Capital projects should go ahead only on the basis of realistic
cost-benefit analysis, in which, at a minimum, the growth benefits
outweigh the opportunity cost of lower Petroleum Fund revenues. To
better support growth, expenditure should focus more on priority areas
such as health and education, as well as operation and maintenance of
new infrastructure, while the social safety net should be better
targeted toward the poor. Simultaneously, special efforts need to be
made on raising non-oil domestic revenues. A strong asset-liability
framework will become critical with potential new liabilities undertaken
including via public-private partnerships and large capital intensive
projects by public sector firms. Continued efforts are needed to improve
communication on the budget, given large deviations between the
published budget and budget execution.
“The financial system is slowly developing amid new challenges.

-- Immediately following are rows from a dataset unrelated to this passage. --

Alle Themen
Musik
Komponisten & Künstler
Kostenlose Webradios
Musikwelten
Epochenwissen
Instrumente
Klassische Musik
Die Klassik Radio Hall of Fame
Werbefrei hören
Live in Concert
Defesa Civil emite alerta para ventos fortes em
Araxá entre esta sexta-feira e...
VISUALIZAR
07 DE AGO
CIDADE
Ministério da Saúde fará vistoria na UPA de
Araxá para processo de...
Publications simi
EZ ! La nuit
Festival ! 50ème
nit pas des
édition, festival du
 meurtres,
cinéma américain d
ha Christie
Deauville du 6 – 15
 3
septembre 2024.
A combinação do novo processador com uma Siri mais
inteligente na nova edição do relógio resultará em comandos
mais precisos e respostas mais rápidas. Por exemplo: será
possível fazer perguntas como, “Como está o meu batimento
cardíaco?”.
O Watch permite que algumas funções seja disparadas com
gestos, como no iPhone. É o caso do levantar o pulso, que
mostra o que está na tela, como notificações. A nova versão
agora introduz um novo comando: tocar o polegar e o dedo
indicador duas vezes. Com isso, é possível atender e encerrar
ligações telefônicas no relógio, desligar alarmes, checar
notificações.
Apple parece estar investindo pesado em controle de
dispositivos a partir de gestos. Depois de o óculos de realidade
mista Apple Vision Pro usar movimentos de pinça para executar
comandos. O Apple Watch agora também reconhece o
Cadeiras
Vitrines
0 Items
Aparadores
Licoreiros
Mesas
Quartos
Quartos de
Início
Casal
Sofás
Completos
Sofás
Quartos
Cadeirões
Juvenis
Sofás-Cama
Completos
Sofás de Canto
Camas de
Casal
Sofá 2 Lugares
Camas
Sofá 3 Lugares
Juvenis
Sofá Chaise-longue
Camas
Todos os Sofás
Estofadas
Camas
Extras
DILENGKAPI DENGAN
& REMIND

The
number of banks has increased with new products emerging, and the
non-bank financial sector is also developing. The mission endorses the
BCTL’s Financial Sector Master Plan, which sets out the role of a robust
and inclusive financial system, and looks forward to working with the
authorities in enhancing the supervisory and regulatory frameworks and
governance. It is important that the Anti-Money Laundering/Combating the
Financing of Terrorism (AML/CFT) framework is developed, and also that
the financial sector entities within the Special Economic Zones remain
within the supervisory mandate of the BCTL. While financial markets
remain underdeveloped, the current exchange rate regime that uses the US
dollar remains appropriate.
“The quality of statistics continues to hamper surveillance. The
mission welcomes ongoing efforts to enhance methodologies particularly
relating to National Accounts, inflation and poverty data.”
1 The completion of the Article IV Consultation is subject to the discussion by the IMF Executive Board.